● What you will do
Copy out, word for word, everything in the post on Trump's transition team from "Well, my socialist" down to "for public questioning.".

● Passage provided
Hey, I made a meme, inspired by the troubles besetting Trump’s transition team.
In case you haven’t been following the issue, here are a few just slightly alarming quotes from a Huffington Post piece on the chaos.
Donald Trump’s transition team is nearing a state of stasis, causing concern among both Democrats and Republicans in Washington that his White House will be woefully ill-prepared once he is inaugurated. …
The disarray has left agencies virtually frozen, unable to communicate with the people tasked with replacing them and their staff. Trump transition team officials were a no-show at the Pentagon, the Washington Examiner reported. Same goes for the Department of Energy, responsible for keeping the nation’s nuclear weapons safe, where officials had expected members of the Trump transition team on Monday. Ditto for the Department of Transportation. Over at the Justice Department, officials also are still waiting to hear from the Trump team. …
According to several sources close to the Trump transition team and inside the Obama administration, the president elect and his staff have had difficulty finding able-minded Republicans willing to take on critical posts. One Democratic source, who like others would only discuss sensitive talks on condition of anonymity, said transition officials had been informally asking Obama political appointees to recommend Republicans to take over their jobs.
Yeah, that’s kind of what happens when you elect a dude who has no freaking idea what he’s doing to the highest office in the land.
Well, my socialist ass is so glad that Newthis wants the senate to resurrect HUAC from its well earned cesspit grave. Can’t wait for Beyonce to get hauled in for public questioning.
hottotrotsky you stole the new page from meeeeeehhhhhh
Silliness aside, Thanksgiving is looking more and more grim for me and my ilk (that is, liberal uni students with red extended family).
Terrifyingly, I have no idea what Donald Trump is doing either.
The one positive aspect I see of the faithless electors issue is that, if they take the election away from Trump, the resulting screams of rage from the white nationalist base will make getting rid of the Electoral Collage a lot easier, even though said Collage is one of the things that has given the white nationalists a lever on power.
The problem, as Falconer and others have said, is that said screams of rage are likely to involve a whole lot of people getting hurt in the process. Also, just taking away the presidency is mostly going to result in more years of obstructionism.
And not only did I misspell ‘College’ twice, but because I run with Javascript disabled, I don’t get an edit button. Arg.

● Data supplied
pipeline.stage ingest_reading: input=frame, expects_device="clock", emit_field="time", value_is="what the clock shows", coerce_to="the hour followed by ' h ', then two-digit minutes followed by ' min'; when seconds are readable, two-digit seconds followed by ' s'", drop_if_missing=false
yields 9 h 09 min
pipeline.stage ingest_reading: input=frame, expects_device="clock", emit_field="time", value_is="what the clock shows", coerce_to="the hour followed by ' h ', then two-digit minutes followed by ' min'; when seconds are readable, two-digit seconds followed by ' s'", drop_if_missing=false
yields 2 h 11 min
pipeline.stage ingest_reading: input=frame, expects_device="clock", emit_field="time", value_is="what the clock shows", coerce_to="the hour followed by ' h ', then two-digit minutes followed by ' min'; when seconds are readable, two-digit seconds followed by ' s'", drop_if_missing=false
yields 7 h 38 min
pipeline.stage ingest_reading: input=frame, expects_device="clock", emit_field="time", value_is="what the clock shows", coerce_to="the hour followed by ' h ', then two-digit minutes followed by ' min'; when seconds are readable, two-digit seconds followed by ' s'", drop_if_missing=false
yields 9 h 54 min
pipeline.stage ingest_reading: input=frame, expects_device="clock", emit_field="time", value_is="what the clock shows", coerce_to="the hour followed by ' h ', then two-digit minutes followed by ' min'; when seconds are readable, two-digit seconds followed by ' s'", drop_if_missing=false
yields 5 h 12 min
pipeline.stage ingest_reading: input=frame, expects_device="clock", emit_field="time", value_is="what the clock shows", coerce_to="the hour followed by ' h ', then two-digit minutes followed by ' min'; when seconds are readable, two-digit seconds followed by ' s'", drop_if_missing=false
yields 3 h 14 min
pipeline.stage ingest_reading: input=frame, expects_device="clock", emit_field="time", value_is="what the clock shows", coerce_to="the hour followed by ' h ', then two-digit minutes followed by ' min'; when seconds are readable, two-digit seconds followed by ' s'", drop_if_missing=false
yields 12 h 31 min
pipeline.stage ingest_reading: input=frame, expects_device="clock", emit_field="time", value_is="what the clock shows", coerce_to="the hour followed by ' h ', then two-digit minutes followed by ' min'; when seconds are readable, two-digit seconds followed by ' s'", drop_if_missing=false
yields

● Solution below
Well, my socialist ass is so glad that Newthis wants the senate to resurrect HUAC from its well earned cesspit grave. Can’t wait for Beyonce to get hauled in for public questioning.